Rant nedir? Kime rantiye denilir? Önce bunu açıklayayım:
(1) Rant genelde toprağın kira geliridir. Fakat zamanla bir işe tahsis edilen paranın getirisi de rant olarak adlandırılır olmuştur.
(2) Lügat anlatımında rant, bir mal veya paranın belirli süre içinde emek verilmeden sağladığı gelirdir.
(3) Genelde arz ile talep arasında geçici süre ortaya çıkan uyumsuzlukların belli kişilere beklenmedik maddi imkan sağladığı görülür. Bu getiriye de (benzer / geçici / yarı rant) gibi farklı isimler verilir.
(4) Ricardo (1772 - 1823) isimli iktisatçı, çok verimli toprakların, az verimli topraklara göre, "Tanrı’nın lütfu olarak / bedavadan" ve de "maliyetin içine girmeyen" bir gelir yarattığını görmüş ve de verimli toprakların azlığına dayanan bu getiriye "toprak rantı" adını vermiştir.
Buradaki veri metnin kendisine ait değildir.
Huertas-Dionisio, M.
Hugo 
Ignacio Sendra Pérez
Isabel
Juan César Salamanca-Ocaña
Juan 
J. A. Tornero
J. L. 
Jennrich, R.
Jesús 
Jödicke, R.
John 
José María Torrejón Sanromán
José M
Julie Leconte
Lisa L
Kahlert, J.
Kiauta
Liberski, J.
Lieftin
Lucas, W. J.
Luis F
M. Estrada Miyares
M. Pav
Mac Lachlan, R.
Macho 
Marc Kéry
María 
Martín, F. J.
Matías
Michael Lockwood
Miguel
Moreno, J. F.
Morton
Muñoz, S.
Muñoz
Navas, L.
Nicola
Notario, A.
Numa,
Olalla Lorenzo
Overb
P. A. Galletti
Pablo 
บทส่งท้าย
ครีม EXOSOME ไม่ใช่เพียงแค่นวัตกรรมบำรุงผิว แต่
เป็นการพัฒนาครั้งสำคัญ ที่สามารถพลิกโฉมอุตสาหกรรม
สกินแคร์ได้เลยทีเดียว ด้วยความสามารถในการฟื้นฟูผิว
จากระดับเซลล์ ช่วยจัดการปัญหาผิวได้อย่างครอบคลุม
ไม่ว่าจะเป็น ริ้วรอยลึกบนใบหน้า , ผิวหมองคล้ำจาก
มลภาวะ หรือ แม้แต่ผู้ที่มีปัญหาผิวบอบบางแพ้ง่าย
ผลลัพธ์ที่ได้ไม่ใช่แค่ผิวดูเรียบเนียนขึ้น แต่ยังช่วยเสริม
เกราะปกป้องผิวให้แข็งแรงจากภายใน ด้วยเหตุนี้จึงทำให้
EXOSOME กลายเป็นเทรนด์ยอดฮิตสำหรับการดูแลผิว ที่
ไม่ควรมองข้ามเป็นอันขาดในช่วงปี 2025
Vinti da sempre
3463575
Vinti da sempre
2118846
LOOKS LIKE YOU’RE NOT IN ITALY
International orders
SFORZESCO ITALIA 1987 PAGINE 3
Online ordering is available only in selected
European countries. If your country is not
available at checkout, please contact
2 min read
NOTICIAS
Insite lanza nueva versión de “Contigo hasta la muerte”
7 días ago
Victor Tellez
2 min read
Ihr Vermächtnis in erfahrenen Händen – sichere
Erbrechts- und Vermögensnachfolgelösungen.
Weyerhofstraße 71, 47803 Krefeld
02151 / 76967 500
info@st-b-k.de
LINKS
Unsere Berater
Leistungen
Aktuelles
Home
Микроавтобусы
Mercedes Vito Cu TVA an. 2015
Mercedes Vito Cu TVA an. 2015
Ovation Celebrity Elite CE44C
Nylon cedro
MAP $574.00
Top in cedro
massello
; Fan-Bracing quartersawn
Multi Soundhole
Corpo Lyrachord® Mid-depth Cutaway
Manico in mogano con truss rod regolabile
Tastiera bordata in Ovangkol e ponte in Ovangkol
Rant deyimini ünlendirmiştir.
(5) Ekonomik anlatımda "rantiye", kaynağı ve miktarı ne olur ise olsun rant geliri ile "hayatını sürdüren" kişidir.
(6) Sosyal anlatımda rantiye iki gruba ayrılır. Büyük rantiye ve küçük rantiye. Büyük rantiye sınıfındakiler kural olarak iş yapmaz. Sadece veya büyük ölçüde rant geliri ile varlığını sürdürür. Küçük rantiye, kapitalist sistemdeki orta sınıf ve hatta işçi sınıfıdır. Bunların ana uğraşıları üretime katkıda bulunmaktır. Ana gelirleri üretime katkıları karşılığı paylaştıkları katma değerdir. Fakat üretime katkıları karşılığı elde ettikleri gelirden ayırdıkları tasarruflarla yaptıkları yatırım karşılığı rant elde ederler. Bu rant genelde faiz geliri veya gayrimenkul geliridir.
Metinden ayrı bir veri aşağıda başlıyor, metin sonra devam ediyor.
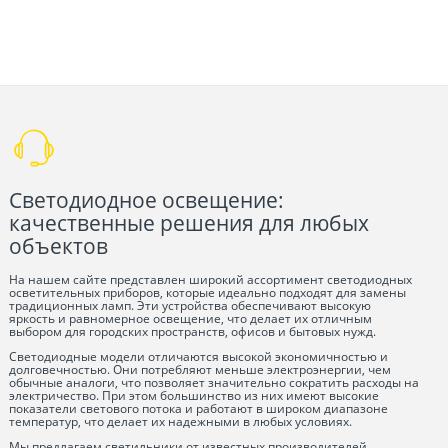
Светодиодное освещение:
качественные решения для любых
объектов
На нашем сайте представлен широкий ассортимент светодиодных
осветительных приборов, которые идеально подходят для замены
традиционных ламп. Эти устройства обеспечивают высокую
яркость и равномерное освещение, что делает их отличным
выбором для городских пространств, офисов и бытовых нужд.
Светодиодные модели отличаются высокой экономичностью и
долговечностью. Они потребляют меньше электроэнергии, чем
обычные аналоги, что позволяет значительно сократить расходы на
электричество. При этом большинство из них имеют высокие
показатели светового потока и работают в широком диапазоне
температур, что делает их надежными в любых условиях.
Мы предлагаем светильники от известных производителей,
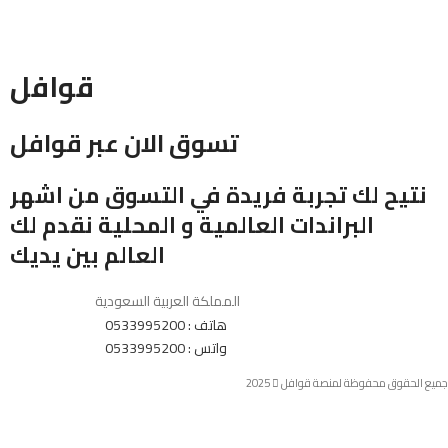
قوافل
تسوق الان عبر قوافل
نتيح لك تجربة فريدة في التسوق من اشهر
البراندات العالمية و المحلية نقدم لك
العالم بين يديك
المملكة العربية السعودية
هاتف : 0533995200
واتس : 0533995200
جميع الحقوق محفوظة لمنصة قوافل
2025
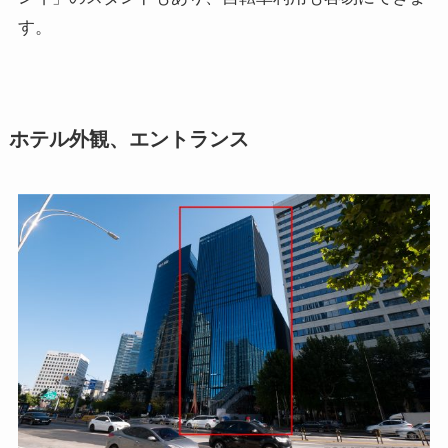
す。
ホテル外観、エントランス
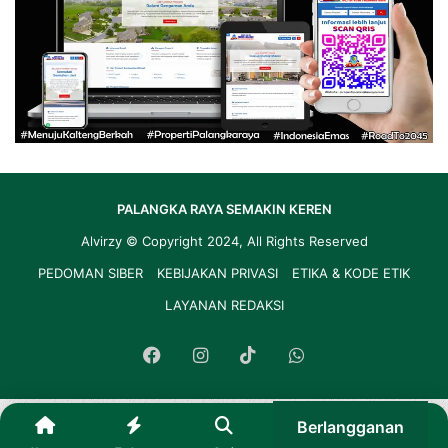
PALANGKA RAYA SEMAKIN KEREN
Alvirzy
© Copyright 2024, All Rights Reserved
PEDOMAN SIBER
KEBIJAKAN PRIVASI
ETIKA & KODE ETIK
LAYANAN REDAKSI
Facebook
Instagram
TikTok
WhatsApp
Berlangganan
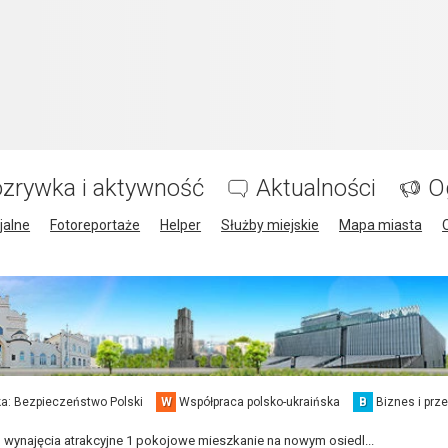
zrywka i aktywność
Aktualności
O
jalne
Fotoreportaże
Helper
Służby miejskie
Mapa miasta
a: Bezpieczeństwo Polski
W
Współpraca polsko-ukraińska
B
Biznes i prz
 wynajęcia atrakcyjne 1 pokojowe mieszkanie na nowym osiedl...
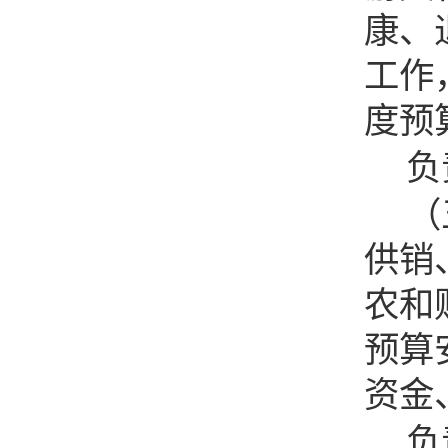
康、
工作
度预
负
（
供销
农和
预算
资金
负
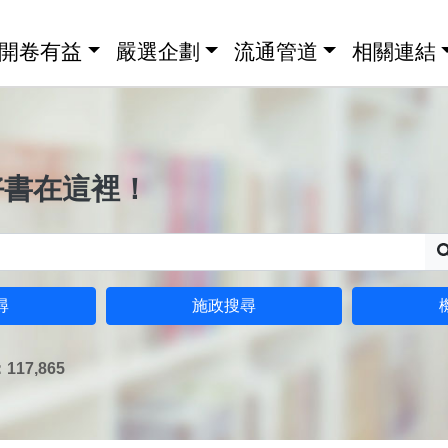
開卷有益
嚴選企劃
流通管道
相關連結
好書在這裡！
尋
施政搜尋
17,865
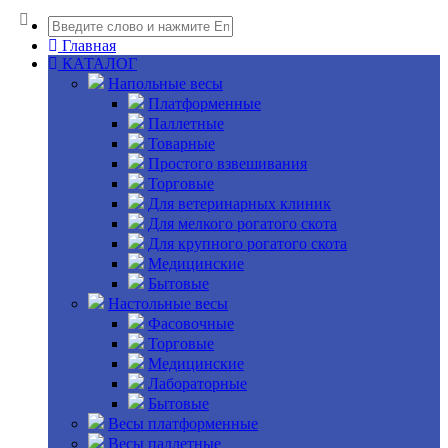
Главная
КАТАЛОГ
Напольные весы
Платформенные
Паллетные
Товарные
Простого взвешивания
Торговые
Для ветеринарных клиник
Для мелкого рогатого скота
Для крупного рогатого скота
Медицинские
Бытовые
Настольные весы
Фасовочные
Торговые
Медицинские
Лабораторные
Бытовые
Весы платформенные
Весы паллетные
(7) Rantiyenin (büyük olsun, küçük olsun) rant gelirini doğrudan üretime katkı yapmadan sağlaması, rant kaynağının üretim için önemini yok etmez.
Rantın kaynağı olan toprak, gayrimenkul, mal veya para birilerine "rant geliri" sağladığına göre, bir üretime katkıda bulunmuştur. Açık anlatımıyla toprak, gayrimenkul, mal veya para bir üretime katkıda bulunarak "gelir" yaratmış, bu geliri yaratanlar "gelirin" (katma değerin) bir bölümünü, bu toprak, gayrimenkul, mal veya paranın sahibine devretmiştir. Bu devirde toprağın, gayrimenkulun, malın veya paranın sahibi "doğrudan" üretime katkıda bulunmadığı için elde ettiği gelir "rant olarak" adlandırılmaktadır.
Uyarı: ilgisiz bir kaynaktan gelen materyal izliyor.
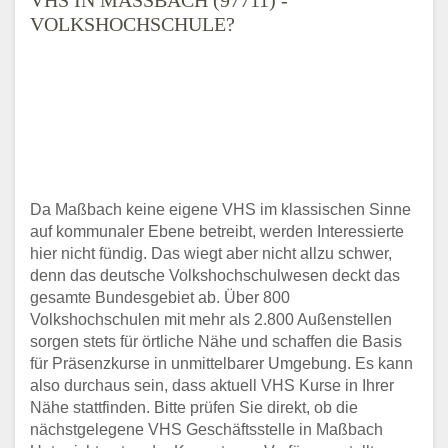
OLKSHOCHSCHULE?
Da Maßbach keine eigene VHS im klassischen Sinne
auf kommunaler Ebene betreibt, werden Interessierte
hier nicht fündig. Das wiegt aber nicht allzu schwer,
denn das deutsche Volkshochschulwesen deckt das
gesamte Bundesgebiet ab. Über 800
Volkshochschulen mit mehr als 2.800 Außenstellen
sorgen stets für örtliche Nähe und schaffen die Basis
für Präsenzkurse in unmittelbarer Umgebung. Es kann
also durchaus sein, dass aktuell VHS Kurse in Ihrer
Nähe stattfinden. Bitte prüfen Sie direkt, ob die
nächstgelegene VHS Geschäftsstelle in Maßbach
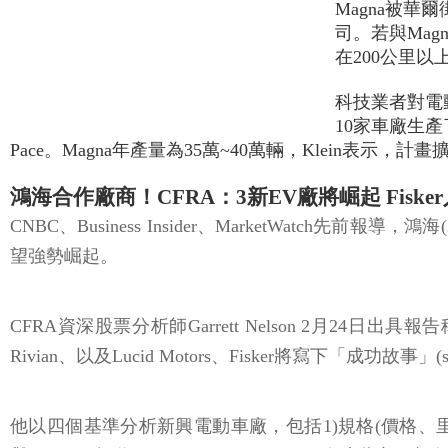
Magna被
司。若與Ma
在200公里
科技業者對電
10家車廠生產了
Pace。Magna年產量為35萬~40萬輛，Klein表示
鴻海合作廠商！CFRA：3新EV廠將崛起 Fiske
CNBC、Business Insider、MarketWatch先
望強勢崛起。
CFRA資深股票分析師Garrett Nelson 2
Rivian、以及Lucid Motors、Fisker將寫下「成功故事」(succ
他以四個基準分析新興電動車廠，包括1)規格(價格、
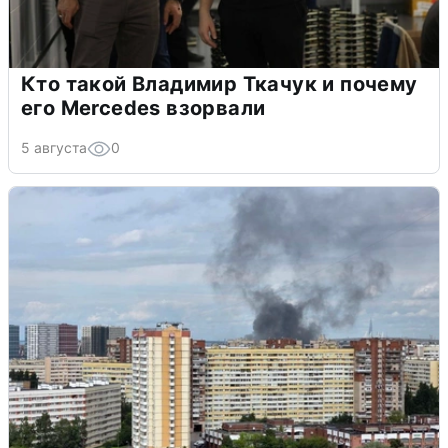
Кто такой Владимир Ткачук и почему
его Mercedes взорвали
5 августа
0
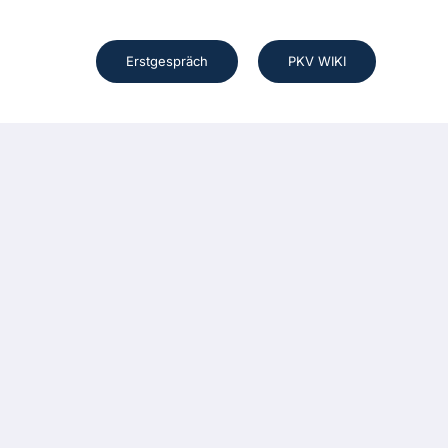
Erstgespräch
PKV WIKI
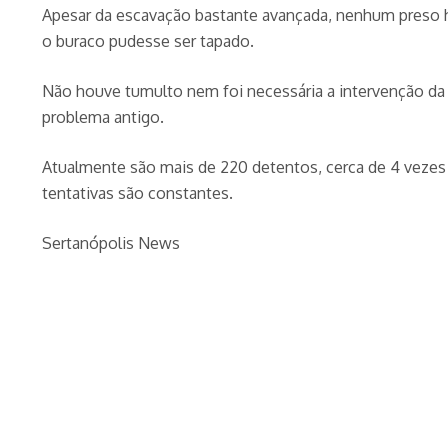
Apesar da escavação bastante avançada, nenhum preso h
o buraco pudesse ser tapado.
Não houve tumulto nem foi necessária a intervenção da 
problema antigo.
Atualmente são mais de 220 detentos, cerca de 4 vezes 
tentativas são constantes.
Sertanópolis News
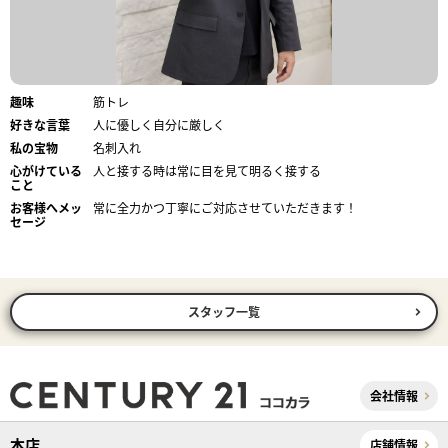
趣味
筋トレ
好きな言葉
人に優しく自分に厳しく
私の宝物
名刺入れ
心がけている
人と接する時は常に目を見て明るく接する
こと
お客様へメッ
常に全力かつ丁寧にご対応させていただきます！
セージ
スタッフ一覧
会社情報
本店
店舗情報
(8) Ters bir anlatım ile rantiye, doğrudan üretime katılmamaktadır ama, rantiyenin sahip olduğu toprak, gayrimenkul, mal veya para üretimde kullanılmaktadır. Üretimi artırmaktadır. Bunlar olmasa üretim yapılamaz. Rantiyenin doğrudan üretime katkısı yoksa da sahip olduğu varlık üretimin gerçekleşmesini, artmasını sağlamaktadır.

İnsanların bankaya faize yatıracak, tahvile bonoya bağlayacak, hisse senedi alacak paralarının olması "ayıp / günah / suç" değildir. Ayıp / günah / suç olan paranın kara para olması, soygundan gelmesidir.
Tersine insanların ve kurumların gelirlerinin tamamını tüketmeyip, tasarrufa ayırmaları ülkenin, ekonominin yararınadır. İç kaynak denilen şey, ülkedeki tasarruf gücüdür.
İnsanlar üretir. Üretim gelir olur. İnsanların normalde gelirlerinin tamamını tüketmeleri haklarıdır. Ama insanlar değişik nedenlerle gelirlerinin tamamını tüketmez. Bir bölümünün tüketimini erteler. Ertelenen tüketime tasarruf denir. Tasarruf ülkenin iç kaynağıdır. Tasarruf yatırıma, üretime dönüşür. Yatırım ve üretime dönüşen tasarrufun "kirası / ödülü" tasarruf yapana faiz olarak ödenir.
Faiz rant, faiz geliri alan her insanı rantiye olarak kötülemek, tasarrufu, yatırımı ve bu sistemi işleten faizi bütünüyle "inkar" etmek olur.